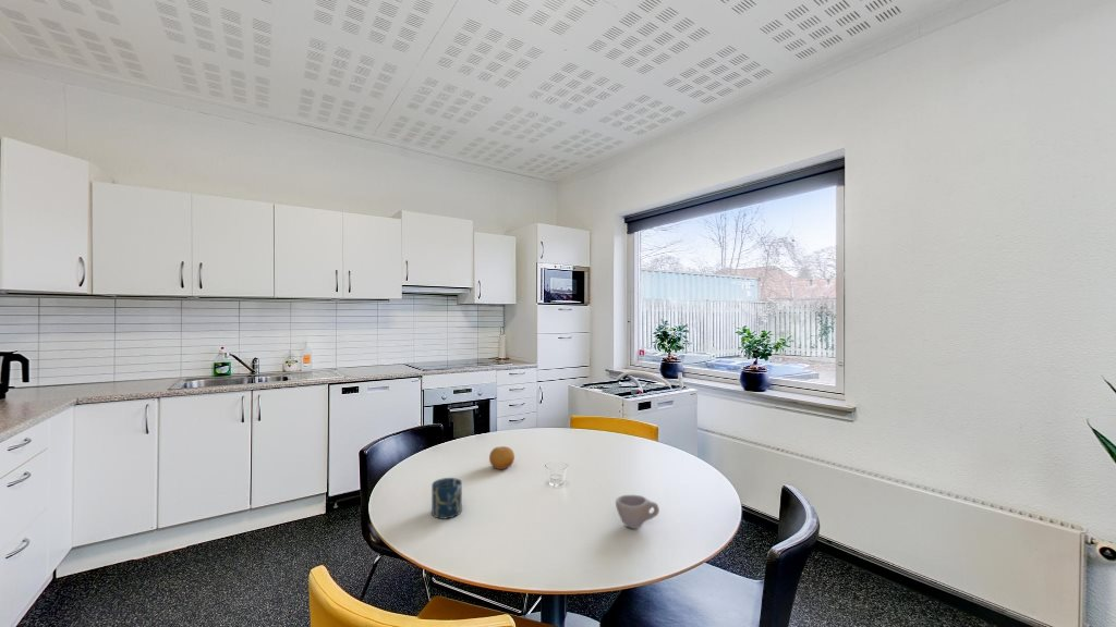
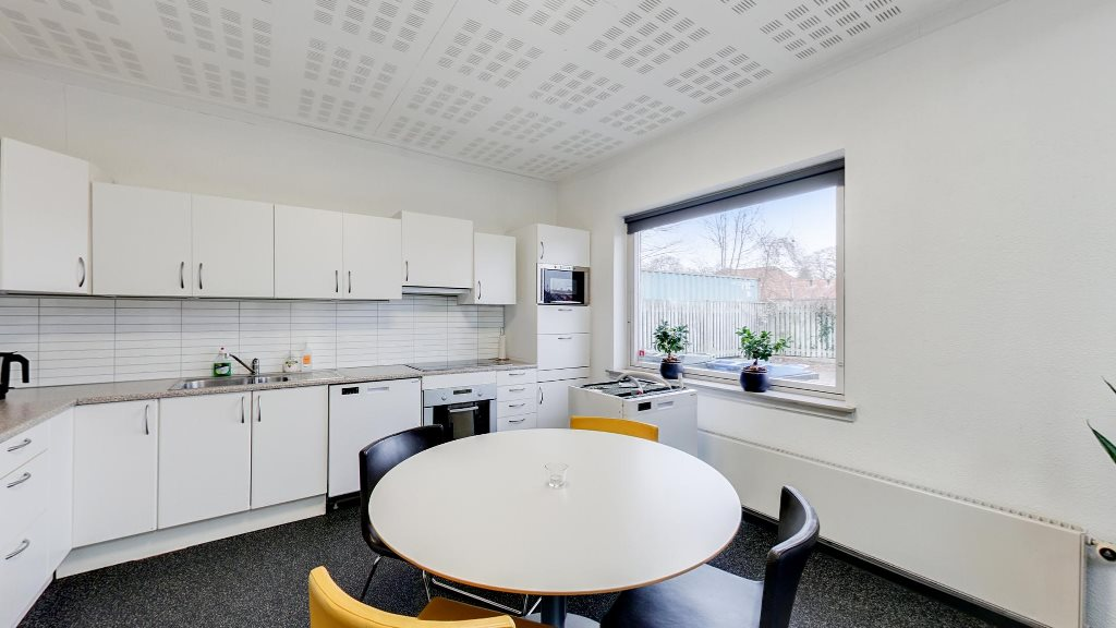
- cup [430,477,463,520]
- cup [615,494,660,529]
- fruit [488,445,515,470]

---

▶ [About this exercise]:
Copy the preceding data in full and word for word, dropping its pictures.

▶ [Task response]:
- cup [430,477,463,520]
- cup [615,494,660,529]
- fruit [488,445,515,470]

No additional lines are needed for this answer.